Available data:
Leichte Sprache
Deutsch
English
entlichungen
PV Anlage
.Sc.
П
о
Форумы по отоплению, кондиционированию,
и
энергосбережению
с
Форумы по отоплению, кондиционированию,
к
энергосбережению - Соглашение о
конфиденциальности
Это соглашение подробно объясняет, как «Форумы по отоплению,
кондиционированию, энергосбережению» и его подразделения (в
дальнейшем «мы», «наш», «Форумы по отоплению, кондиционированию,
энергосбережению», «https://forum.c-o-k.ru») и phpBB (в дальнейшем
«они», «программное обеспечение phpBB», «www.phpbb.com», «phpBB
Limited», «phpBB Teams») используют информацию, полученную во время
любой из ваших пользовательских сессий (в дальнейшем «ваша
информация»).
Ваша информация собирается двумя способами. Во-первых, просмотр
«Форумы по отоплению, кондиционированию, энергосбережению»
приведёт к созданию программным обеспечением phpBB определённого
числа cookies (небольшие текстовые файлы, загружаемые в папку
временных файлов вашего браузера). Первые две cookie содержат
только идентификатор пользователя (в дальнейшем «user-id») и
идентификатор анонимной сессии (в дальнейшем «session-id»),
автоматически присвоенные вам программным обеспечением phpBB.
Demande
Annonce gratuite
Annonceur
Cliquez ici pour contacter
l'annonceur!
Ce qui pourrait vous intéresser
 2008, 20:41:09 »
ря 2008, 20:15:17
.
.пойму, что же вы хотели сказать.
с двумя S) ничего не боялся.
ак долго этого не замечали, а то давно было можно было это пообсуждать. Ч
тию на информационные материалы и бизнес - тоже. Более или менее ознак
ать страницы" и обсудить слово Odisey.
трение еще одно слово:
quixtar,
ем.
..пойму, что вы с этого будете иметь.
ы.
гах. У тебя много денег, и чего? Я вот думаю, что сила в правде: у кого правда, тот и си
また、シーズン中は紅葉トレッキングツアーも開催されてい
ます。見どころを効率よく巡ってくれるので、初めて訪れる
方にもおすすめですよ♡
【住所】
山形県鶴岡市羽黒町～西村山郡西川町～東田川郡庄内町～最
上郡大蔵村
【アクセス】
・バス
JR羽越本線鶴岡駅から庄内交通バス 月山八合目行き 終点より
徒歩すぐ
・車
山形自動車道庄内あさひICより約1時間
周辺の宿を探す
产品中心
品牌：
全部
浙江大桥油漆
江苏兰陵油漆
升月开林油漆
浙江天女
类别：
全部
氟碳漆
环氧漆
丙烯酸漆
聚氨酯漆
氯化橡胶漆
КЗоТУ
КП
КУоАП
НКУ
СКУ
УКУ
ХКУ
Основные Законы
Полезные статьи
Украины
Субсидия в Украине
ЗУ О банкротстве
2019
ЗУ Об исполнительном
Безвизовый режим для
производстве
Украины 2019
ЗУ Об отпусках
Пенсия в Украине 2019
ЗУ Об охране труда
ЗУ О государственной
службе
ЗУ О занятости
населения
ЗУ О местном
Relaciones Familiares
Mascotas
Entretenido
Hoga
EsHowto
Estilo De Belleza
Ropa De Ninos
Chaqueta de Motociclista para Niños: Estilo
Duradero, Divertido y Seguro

Job item: A verbatim copy of all the records is required. Write it out in full.

Reply:
Leichte Sprache
Deutsch
English
entlichungen
PV Anlage
.Sc.
П
о
Форумы по отоплению, кондиционированию,
и
энергосбережению
с
Форумы по отоплению, кондиционированию,
к
энергосбережению - Соглашение о
конфиденциальности
Это соглашение подробно объясняет, как «Форумы по отоплению,
кондиционированию, энергосбережению» и его подразделения (в
дальнейшем «мы», «наш», «Форумы по отоплению, кондиционированию,
энергосбережению», «https://forum.c-o-k.ru») и phpBB (в дальнейшем
«они», «программное обеспечение phpBB», «www.phpbb.com», «phpBB
Limited», «phpBB Teams») используют информацию, полученную во время
любой из ваших пользовательских сессий (в дальнейшем «ваша
информация»).
Ваша информация собирается двумя способами. Во-первых, просмотр
«Форумы по отоплению, кондиционированию, энергосбережению»
приведёт к созданию программным обеспечением phpBB определённого
числа cookies (небольшие текстовые файлы, загружаемые в папку
временных файлов вашего браузера). Первые две cookie содержат
только идентификатор пользователя (в дальнейшем «user-id») и
идентификатор анонимной сессии (в дальнейшем «session-id»),
автоматически присвоенные вам программным обеспечением phpBB.
Demande
Annonce gratuite
Annonceur
Cliquez ici pour contacter
l'annonceur!
Ce qui pourrait vous intéresser
 2008, 20:41:09 »
ря 2008, 20:15:17
.
.пойму, что же вы хотели сказать.
с двумя S) ничего не боялся.
ак долго этого не замечали, а то давно было можно было это пообсуждать. Ч
тию на информационные материалы и бизнес - тоже. Более или менее ознак
ать страницы" и обсудить слово Odisey.
трение еще одно слово:
quixtar,
ем.
..пойму, что вы с этого будете иметь.
ы.
гах. У тебя много денег, и чего? Я вот думаю, что сила в правде: у кого правда, тот и си
また、シーズン中は紅葉トレッキングツアーも開催されてい
ます。見どころを効率よく巡ってくれるので、初めて訪れる
方にもおすすめですよ♡
【住所】
山形県鶴岡市羽黒町～西村山郡西川町～東田川郡庄内町～最
上郡大蔵村
【アクセス】
・バス
JR羽越本線鶴岡駅から庄内交通バス 月山八合目行き 終点より
徒歩すぐ
・車
山形自動車道庄内あさひICより約1時間
周辺の宿を探す
产品中心
品牌：
全部
浙江大桥油漆
江苏兰陵油漆
升月开林油漆
浙江天女
类别：
全部
氟碳漆
环氧漆
丙烯酸漆
聚氨酯漆
氯化橡胶漆
КЗоТУ
КП
КУоАП
НКУ
СКУ
УКУ
ХКУ
Основные Законы
Полезные статьи
Украины
Субсидия в Украине
ЗУ О банкротстве
2019
ЗУ Об исполнительном
Безвизовый режим для
производстве
Украины 2019
ЗУ Об отпусках
Пенсия в Украине 2019
ЗУ Об охране труда
ЗУ О государственной
службе
ЗУ О занятости
населения
ЗУ О местном
Relaciones Familiares
Mascotas
Entretenido
Hoga
EsHowto
Estilo De Belleza
Ropa De Ninos
Chaqueta de Motociclista para Niños: Estilo
Duradero, Divertido y Seguro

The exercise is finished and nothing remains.